Hint: `first_pipe.get_params()` shows you which parameters the pipeline uses. `first_pipe.set_params()` allows you to set the parameters. How can we use this to set a different `percentile` instead of building a new model each time?

# **Exercise 2: Features Engineering**

One way to add features is through feature engineering—making new features. Revisit your pipeline and add a new step before `"scale"`. Use `preprocessing.PolynomialFeatures(degree=2, include_bias=False)` for this. You may vary the degree but you will want to be sure to keep `include_bias=False`. If you get many errors, you may need to add a new step to your python to reduce features with zero variance. Try `("var", feature_selection.VarianceThreshold())`.

When building models, you may either engineer new features by hand, by picking out interactions that are likely to be helpful or by selecting transformations.
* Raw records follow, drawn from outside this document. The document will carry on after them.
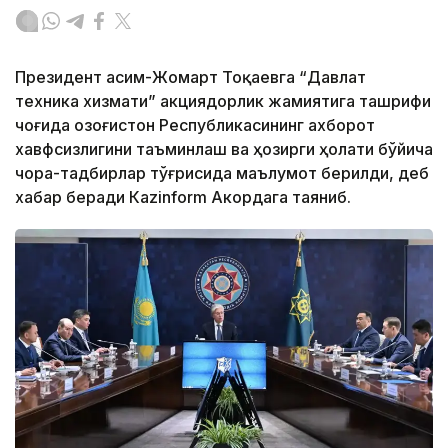
Президент Қасим-Жомарт Тоқаевга “Давлат
техника хизмати” акциядорлик жамиятига ташрифи
чоғида Қозоғистон Республикасининг ахборот
хавфсизлигини таъминлаш ва ҳозирги ҳолати бўйича
чора-тадбирлар тўғрисида маълумот берилди, деб
хабар беради Каzinform Акордага таяниб.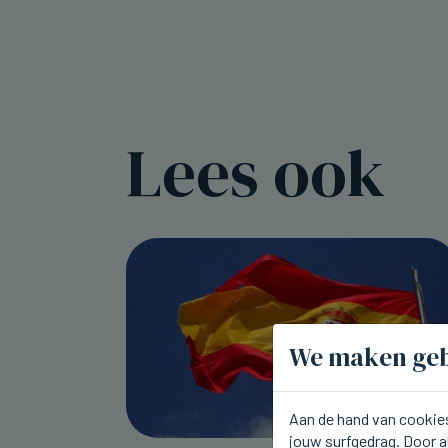
Lees ook
We maken geb
Aan de hand van cookies
jouw surfgedrag. Door a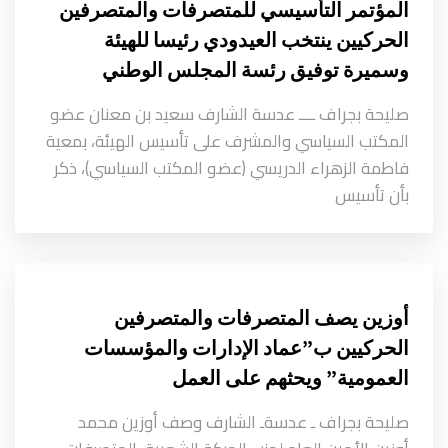
المؤتمر التأسيسي للمتصرفات والمتصرفين
الحركيين ينتخب العيدودي رئيسا للهيئة
وسميرة توفيق رئسة المجلس الوطني
صليحة بجراف ــــ عدسة الشارف سعيد بن معنان عضو
المكتب السياسي والمشرف على تأسيس الهيئة، بمعية
فاطمة الزهراء الدريسي (عضو المكتب السياسي)، ذكر
بأن تأسيس
أوزين يصف المتصرفات والمتصرفين
الحركيين ب”عماد الإدارات والمؤسسات
العمومية” ويحثهم على العمل
صليحة بجراف ـ عدسةـ الشارف وصف أوزين محمد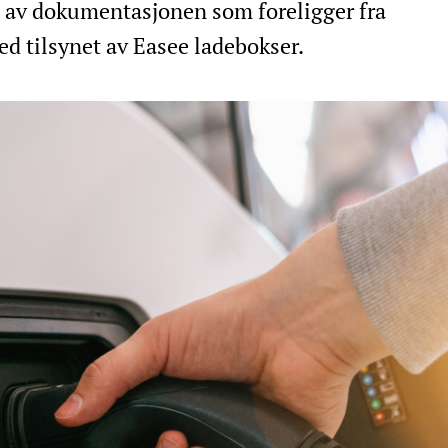
av dokumentasjonen som foreligger fra
ed tilsynet av Easee ladebokser.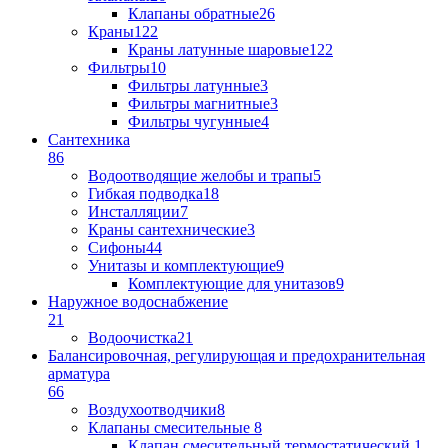
Клапаны обратные
26
Краны
122
Краны латунные шаровые
122
Фильтры
10
Фильтры латунные
3
Фильтры магнитные
3
Фильтры чугунные
4
Сантехника
86
Водоотводящие желобы и трапы
5
Гибкая подводка
18
Инсталляции
7
Краны сантехнические
3
Сифоны
44
Унитазы и комплектующие
9
Комплектующие для унитазов
9
Наружное водоснабжение
21
Водоочистка
21
Балансировочная, регулирующая и предохранительная
арматура
66
Воздухоотводчики
8
Клапаны cмесительные
8
Клапан cмесительный термостатический
1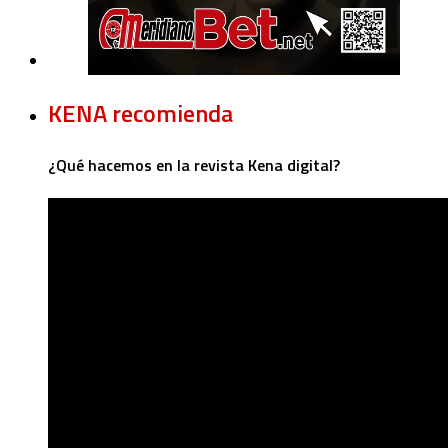
KENA recomienda
¿Qué hacemos en la revista Kena digital?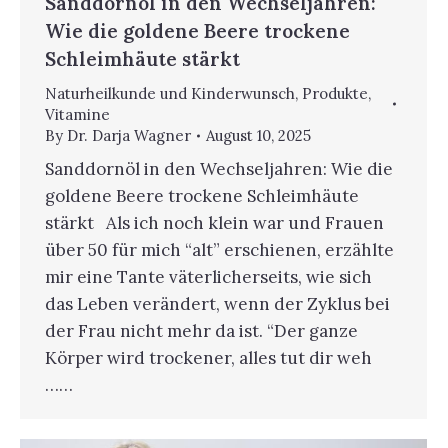
Sanddornöl in den Wechseljahren:
Wie die goldene Beere trockene
Schleimhäute stärkt
Naturheilkunde und Kinderwunsch
,
Produkte
,
Vitamine
By
Dr. Darja Wagner
August 10, 2025
Sanddornöl in den Wechseljahren: Wie die
goldene Beere trockene Schleimhäute
stärkt Als ich noch klein war und Frauen
über 50 für mich “alt” erschienen, erzählte
mir eine Tante väterlicherseits, wie sich
das Leben verändert, wenn der Zyklus bei
der Frau nicht mehr da ist. “Der ganze
Körper wird trockener, alles tut dir weh
……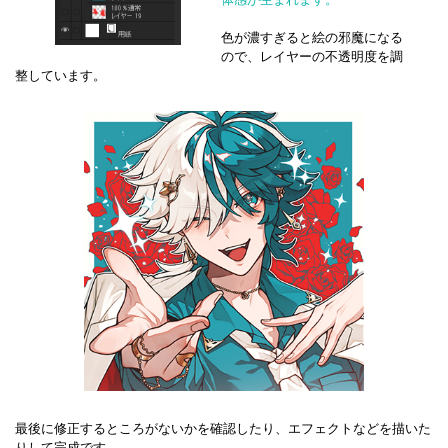
色が濃すぎると絵の邪魔になる
ので、レイヤーの不透明度を調
整しています。
最後に修正するところがないかを確認したり、エフェクトなどを描いた
りして完成です。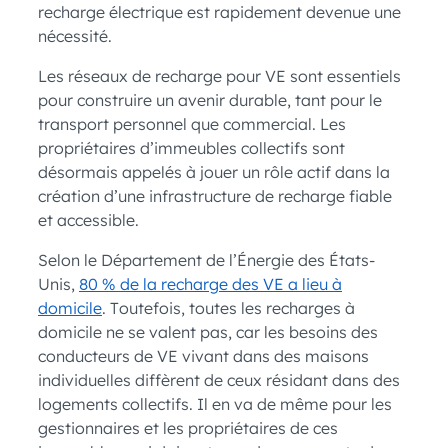
recharge électrique est rapidement devenue une
nécessité.
Les réseaux de recharge pour VE sont essentiels
pour construire un avenir durable, tant pour le
transport personnel que commercial. Les
propriétaires d’immeubles collectifs sont
désormais appelés à jouer un rôle actif dans la
création d’une infrastructure de recharge fiable
et accessible.
Selon le Département de l’Énergie des États-
Unis,
80 % de la recharge des VE a lieu à
domicile
. Toutefois, toutes les recharges à
domicile ne se valent pas, car les besoins des
conducteurs de VE vivant dans des maisons
individuelles diffèrent de ceux résidant dans des
logements collectifs. Il en va de même pour les
gestionnaires et les propriétaires de ces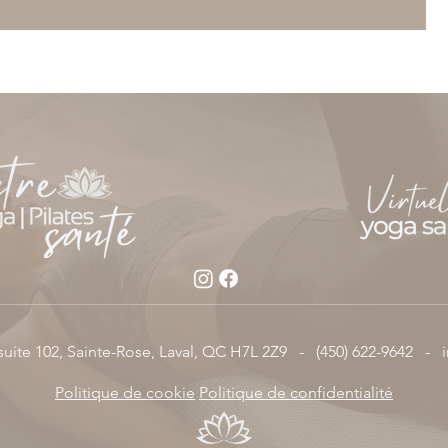
suite 102, Sainte-Rose, Laval, QC H7L 2Z9 -
(450) 622-9642 -
Politique de cookie
Politique de confidentialité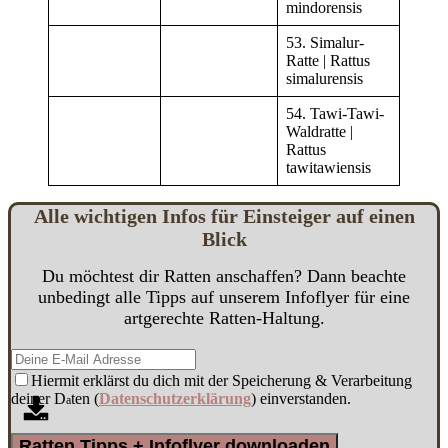
mindorensis
53. Simalur-
Ratte | Rattus
simalurensis
54. Tawi-Tawi-
Waldratte |
Rattus
tawitawiensis
Alle
w
ichtigen Infos für Einsteiger auf einen
Blick
Du möchtest dir Ratten anschaffen? Dann beachte
unbedingt alle Tipps auf unserem Infoflyer für eine
artgerechte Ratten-Haltung.
Hiermit erklärst du dich mit der Speicherung & Verarbeitung
deiner D
ten (
Datenschutzerklärung
) einverstanden.
a
Ratten Tipps + Infoflyer downloaden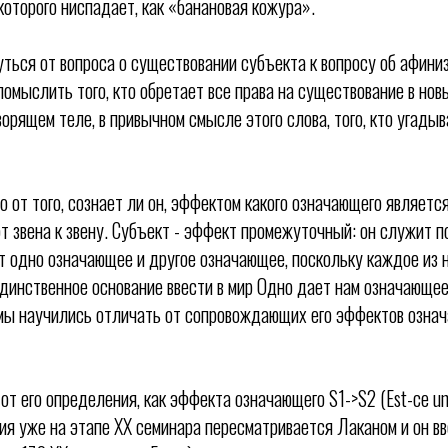
которого ниспадает, как «банановая кожура».
ться от вопроса о существовании субъекта к вопросу об афини
помыслить того, кто обретает все права на существование в новы
орящем теле, в привычном смысле этого слова, того, кто угады
 от того, сознает ли он, эффектом какого означающего является
т звена к звену. Субъект - эффект промежуточный: он служит 
ет одно означающее и другое означающее, поскольку каждое из 
динственное основание ввести в мир Одно дает нам означающее 
мы научились отличать от сопровождающих его эффектов означ
т его определения, как эффекта означающего S1->S2 (Est-ce un?
ия уже на этапе XX семинара пересматривается Лаканом и он в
It is also valid to incorporate this as part of your pipeline so that you as the modeler cannot hand select the features—that way, you're letting the model select what's useful so that you don't miss anything.

How does this step affect when and whether the model is overfit? If this were a production model, which solution would you recommend?


# **Exercise 3: Regularization**

Adding new features gives models more capacity to overfit. For the last exercise, we'll explore one more method for responding to overfitting: regularization. Regularization generally refers to anything that reduces the model's performance on the training data but improves performance on the test data. As you saw in our first exercise, when a large number of features are used, feature selection (in other words, reducing the number of features) tends to regularize models. Another common method is adding noise to training data. Here, we will regularize our model directly, by asking it to trade off between fitting to the training data and listening to more features.

Here, replace the `LinearRegression()` model with a version that uses regularization, either `Lasso()`, `Ridge()`, or `ElasticNet()`. Each of these models has an `alpha` parameter that you should tweak. Often, the greater the number of features, the higher `alpha` needs to be. 

Note: If you find yourself getting many `ConvergenceWarning`s then you may either increase the `max_iter` parameter, increase the `tol` parameter, or ignore the warning.

How does this step affect when and where the model is overfit or underfit?

Go through each step in your pipeline and discuss whether the step pushes the model to be more biased (in other words, to be more underfit) or have more variance (in other words, to be more overfit).